Count every line in the entries that follow where the word "down" appears, then state only the total.

- PROVIDED ENTRIES
*****

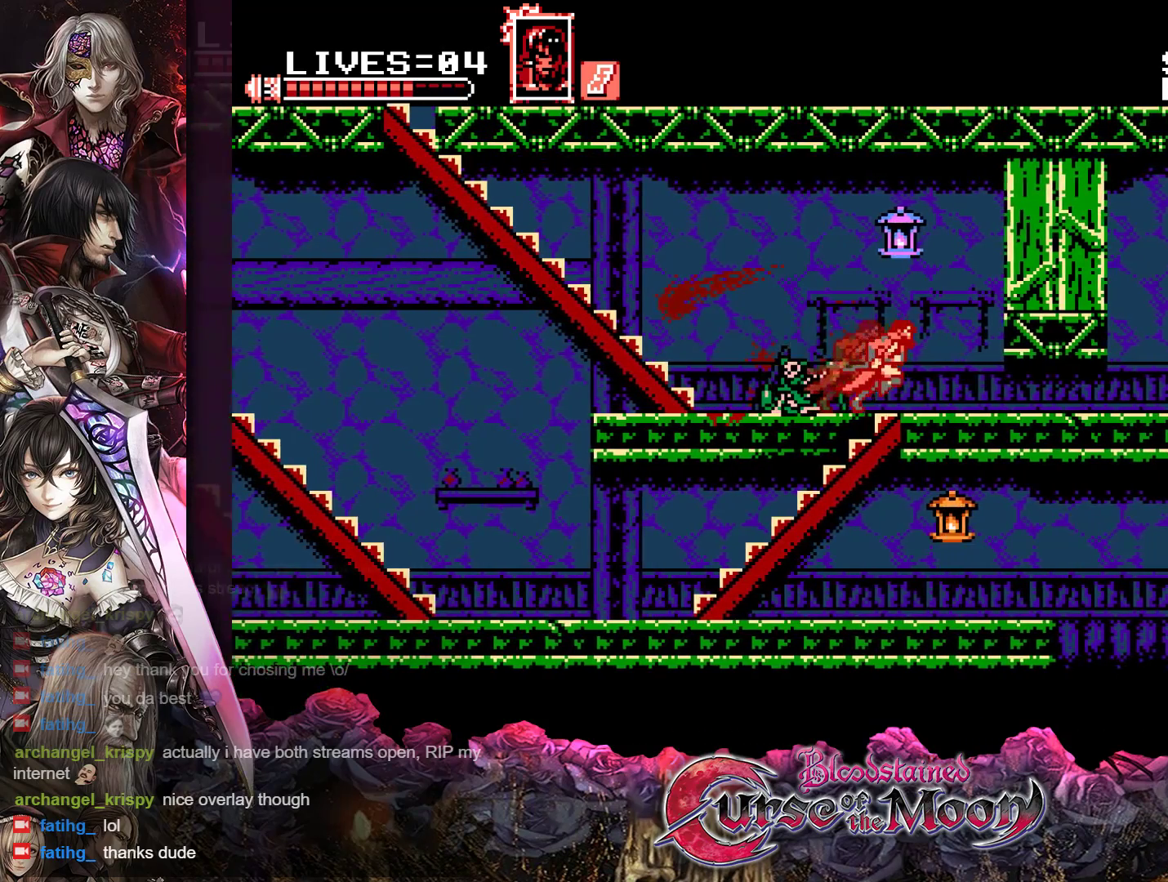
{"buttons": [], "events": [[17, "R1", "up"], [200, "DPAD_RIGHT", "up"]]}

*****

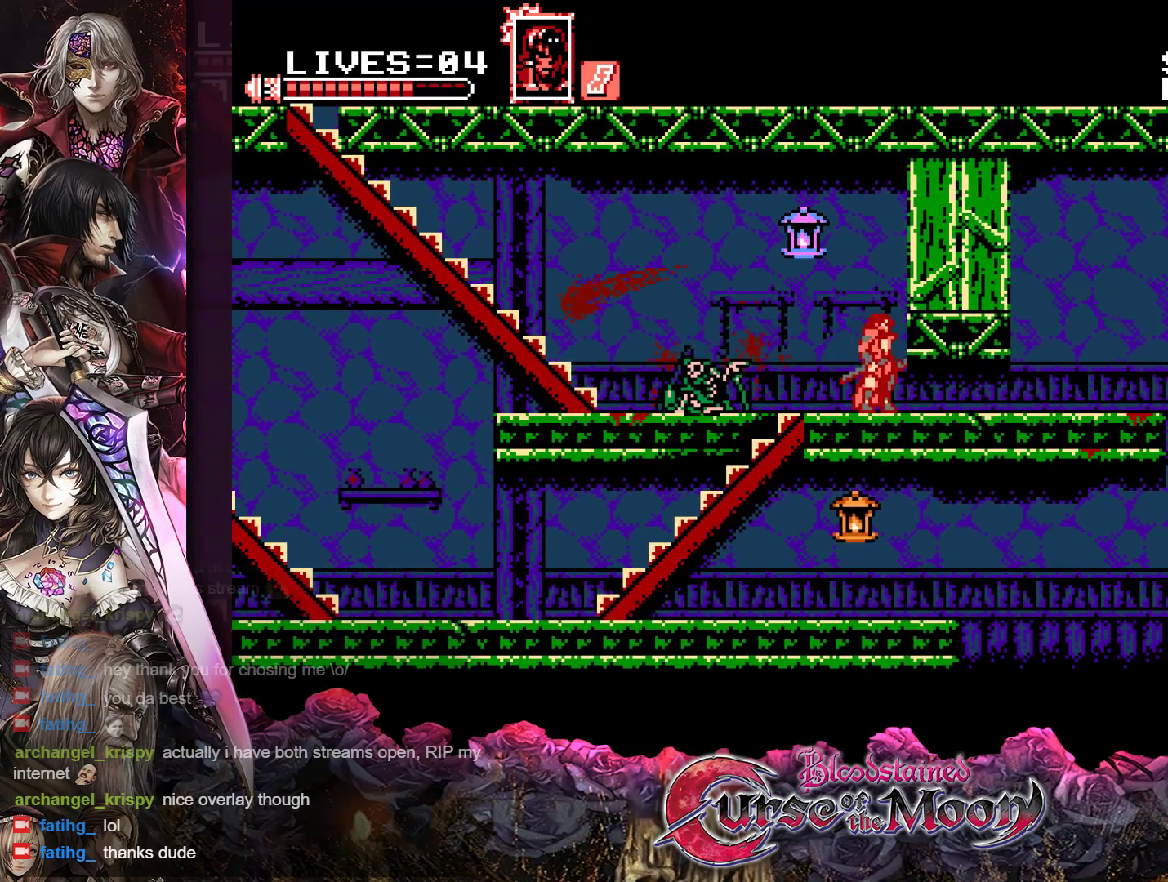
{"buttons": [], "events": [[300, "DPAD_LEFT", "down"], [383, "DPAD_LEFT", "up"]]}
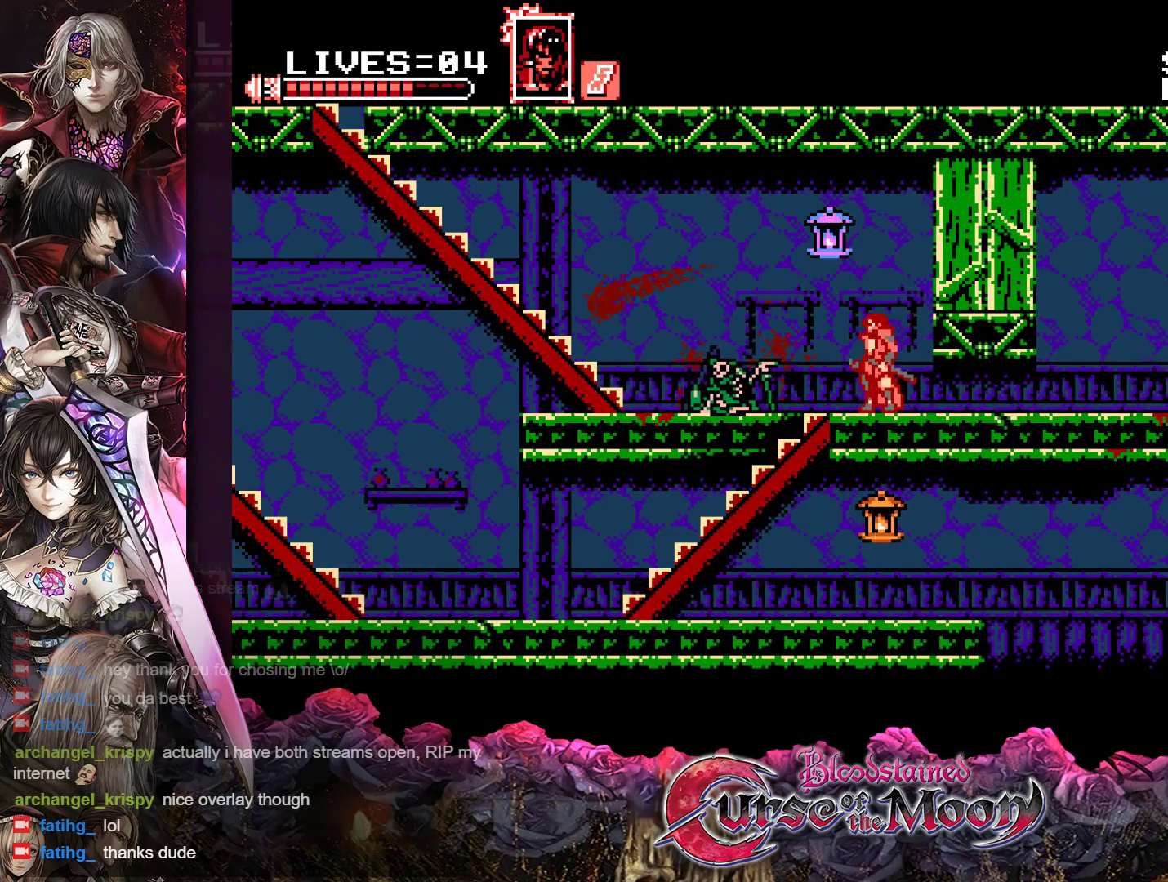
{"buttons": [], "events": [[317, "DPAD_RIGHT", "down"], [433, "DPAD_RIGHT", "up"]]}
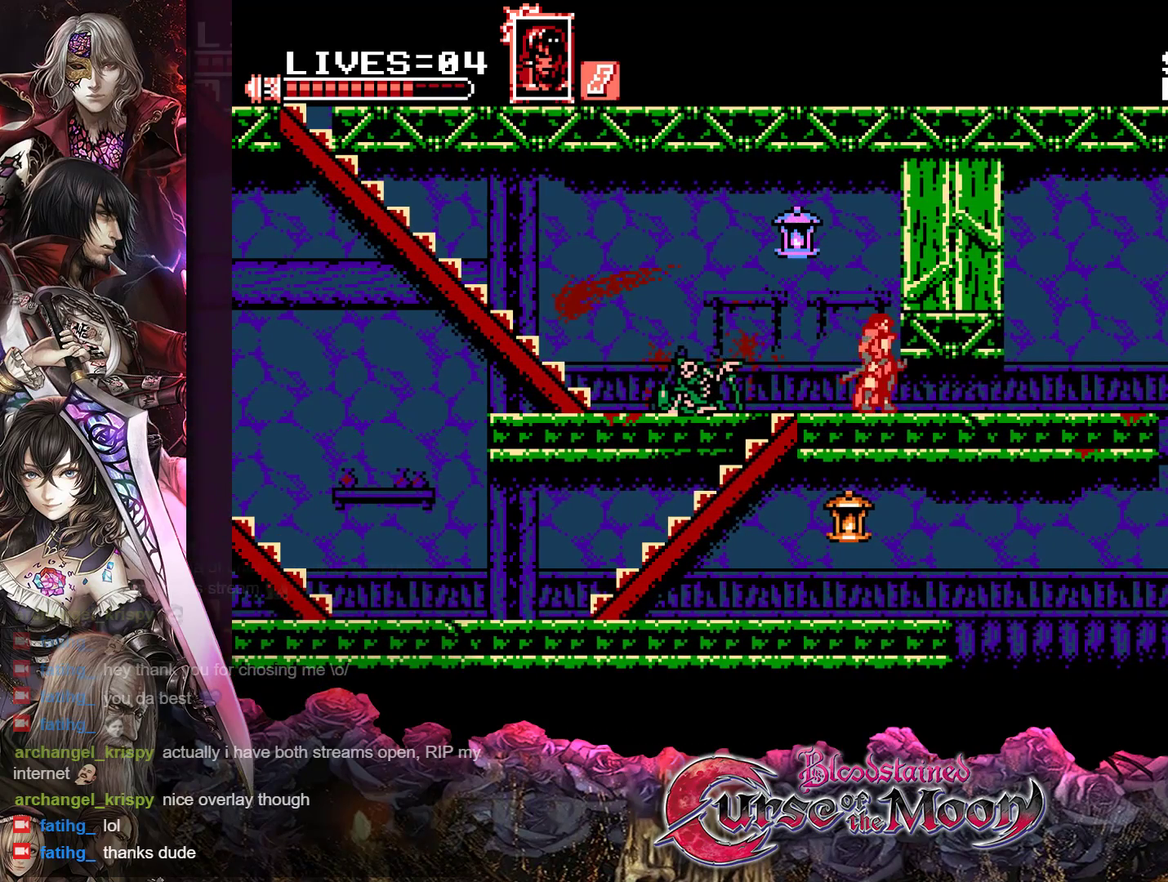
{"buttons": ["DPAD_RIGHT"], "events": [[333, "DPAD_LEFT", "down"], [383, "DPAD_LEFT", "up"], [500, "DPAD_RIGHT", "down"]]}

*****

- ANSWER SECTION
3